What is needed
A verbatim printing of the entries that follow is needed; pictures must not appear in it.

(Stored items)
^^^^
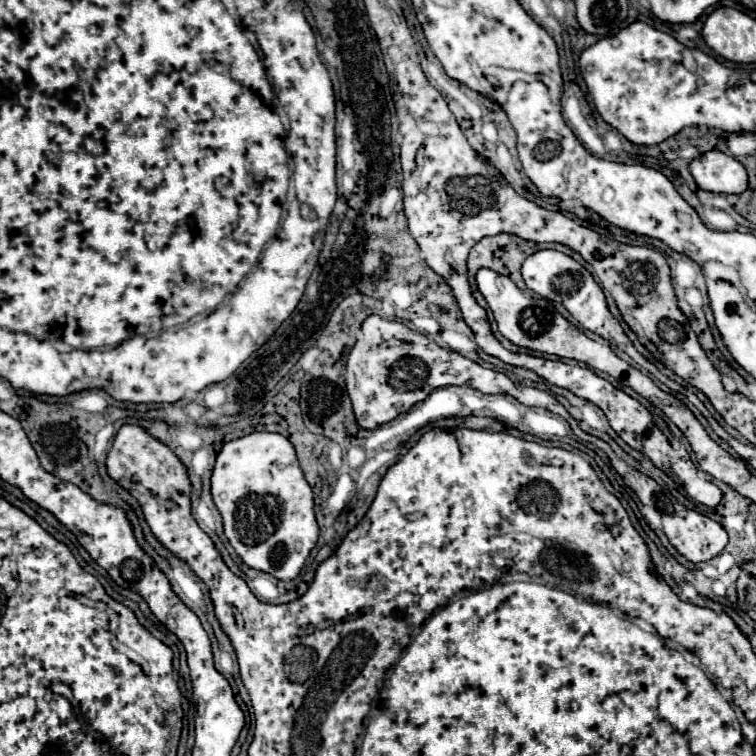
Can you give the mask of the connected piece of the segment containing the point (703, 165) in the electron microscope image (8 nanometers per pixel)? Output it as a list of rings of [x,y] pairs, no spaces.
[[[717,149],[695,157],[689,171],[699,189],[711,193],[743,193],[747,189],[747,171],[731,155]]]

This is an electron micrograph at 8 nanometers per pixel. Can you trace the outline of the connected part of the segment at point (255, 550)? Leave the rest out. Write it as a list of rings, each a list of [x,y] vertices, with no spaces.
[[[263,431],[225,443],[213,467],[211,493],[223,515],[225,535],[245,565],[281,581],[299,575],[317,543],[319,525],[313,511],[313,491],[287,437]]]

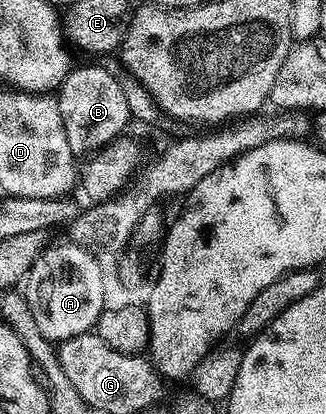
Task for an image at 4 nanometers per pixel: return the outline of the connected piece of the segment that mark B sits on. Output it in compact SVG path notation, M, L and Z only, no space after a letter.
M100 63L77 64L66 75L58 90L58 100L62 111L62 127L66 127L66 143L70 143L73 155L91 155L127 130L124 128L130 124L130 114L121 82L119 76L104 70Z

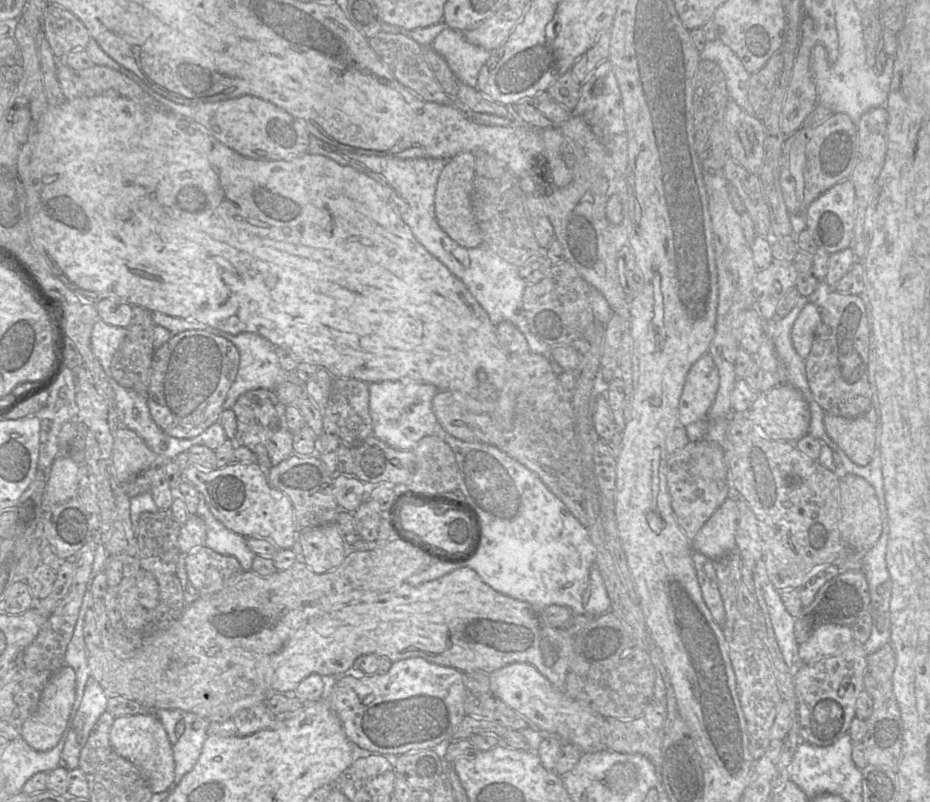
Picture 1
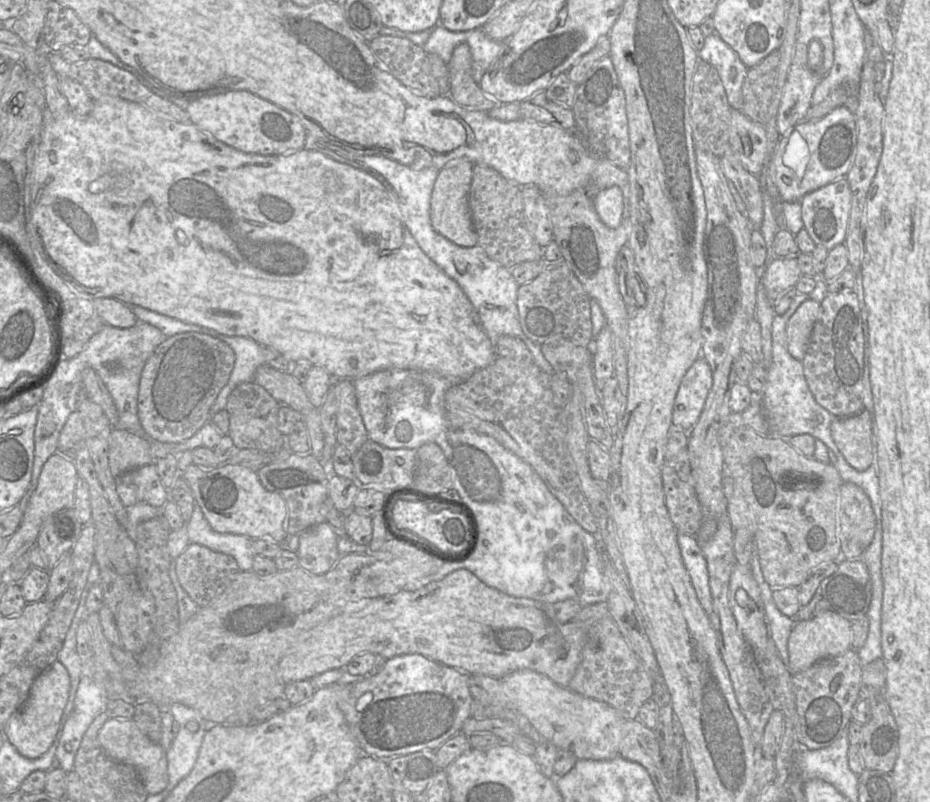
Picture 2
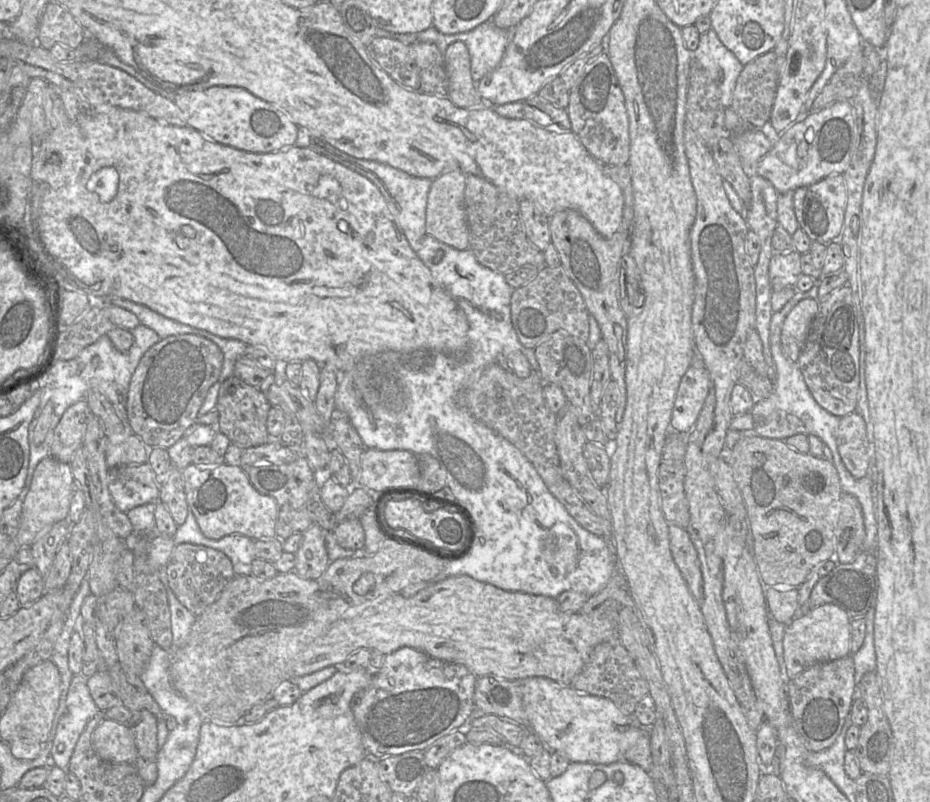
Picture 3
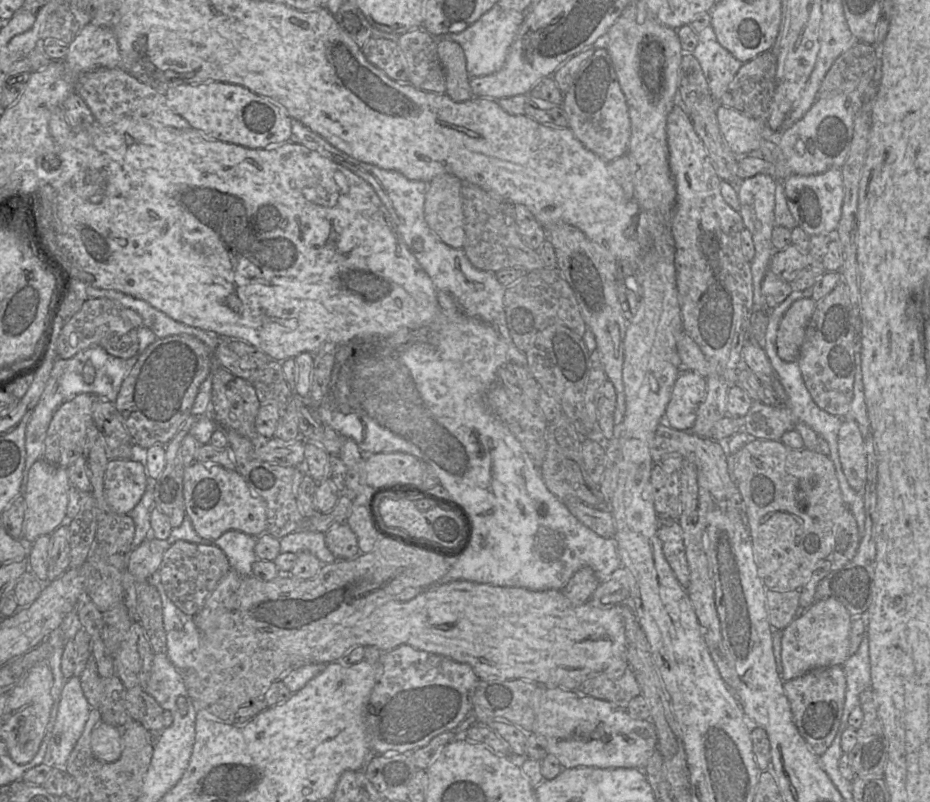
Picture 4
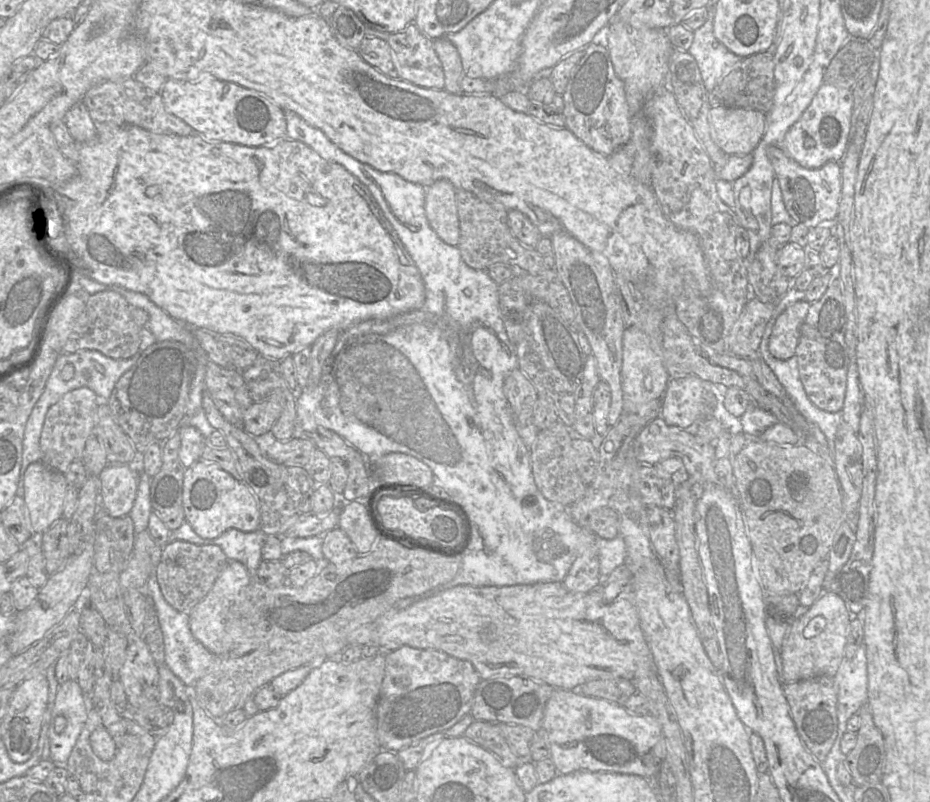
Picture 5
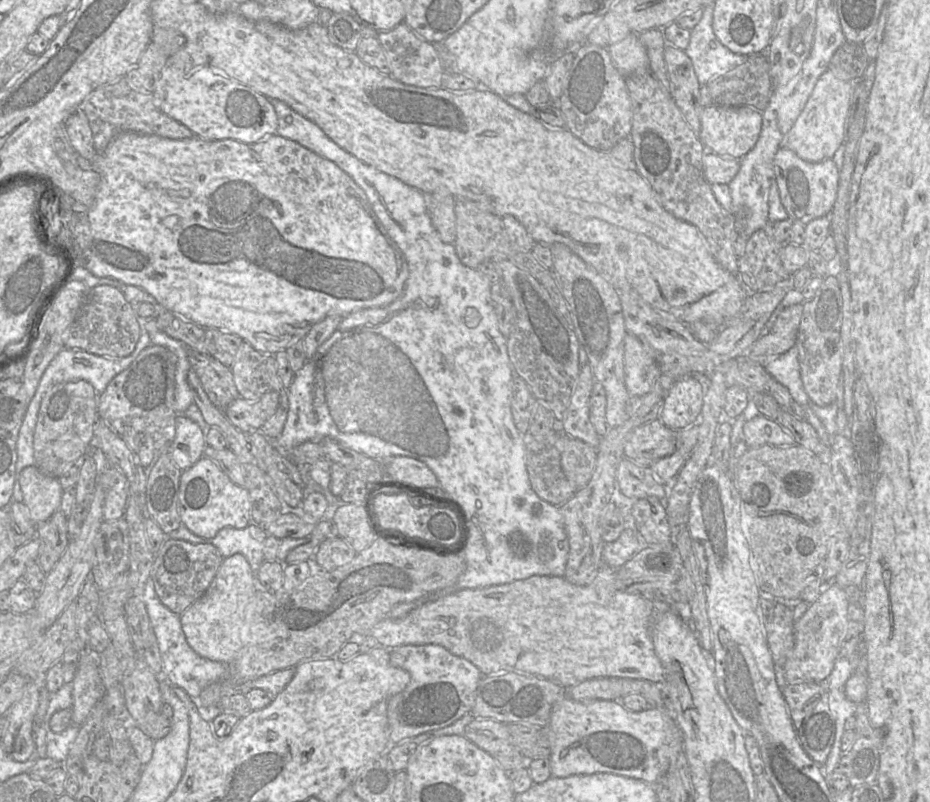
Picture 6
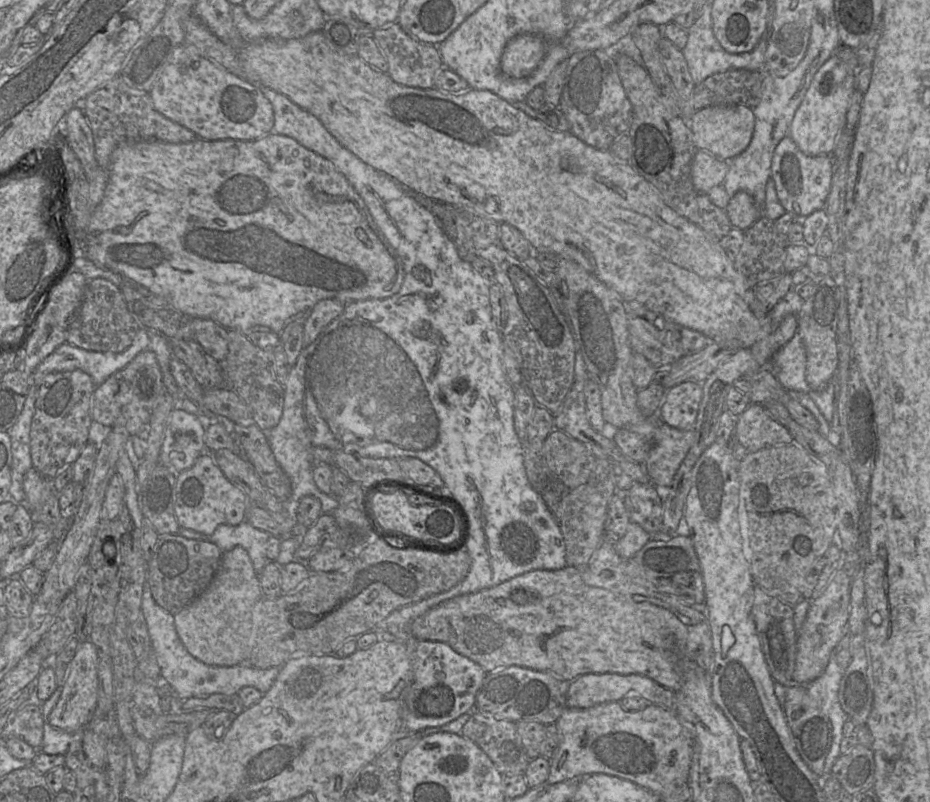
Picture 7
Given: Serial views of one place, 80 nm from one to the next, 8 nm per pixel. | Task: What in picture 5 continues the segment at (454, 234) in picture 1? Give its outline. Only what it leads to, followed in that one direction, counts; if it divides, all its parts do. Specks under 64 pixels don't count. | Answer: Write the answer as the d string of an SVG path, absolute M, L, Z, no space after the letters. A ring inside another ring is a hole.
^^^^
Task solution
Can you give the mask of the connected piece of the segment containing the point (703, 165) in the electron microscope image (8 nanometers per pixel)? Output it as a list of rings of [x,y] pairs, no spaces.
[[[717,149],[695,157],[689,171],[699,189],[711,193],[743,193],[747,189],[747,171],[731,155]]]

This is an electron micrograph at 8 nanometers per pixel. Can you trace the outline of the connected part of the segment at point (255, 550)? Leave the rest out. Write it as a list of rings, each a list of [x,y] vertices, with no spaces.
[[[263,431],[225,443],[213,467],[211,493],[223,515],[225,535],[245,565],[281,581],[299,575],[317,543],[319,525],[313,511],[313,491],[287,437]]]

Task for an image at 4 nanometers per pixel: return the outline of the connected piece of the segment that mark B sits on. Output it in compact SVG path notation, M, L and Z only, no space after a letter.
M100 63L77 64L66 75L58 90L58 100L62 111L62 127L66 127L66 143L70 143L73 155L91 155L127 130L124 128L130 124L130 114L121 82L119 76L104 70Z

Picture 1
Picture 2
Picture 3
Picture 4
Picture 5
Picture 6
Picture 7
Given: Serial views of one place, 80 nm from one to the next, 8 nm per pixel. | Task: What in picture 5 continues the segment at (454, 234) in picture 1? Give its outline. Only what it leads to, followed in that one direction, counts; if it divides, all its parts do. Specks under 64 pixels don't count. | Answer: Write the answer as the d string of an SVG path, absolute M, L, Z, no space after the letters. A ring inside another ring is a hole.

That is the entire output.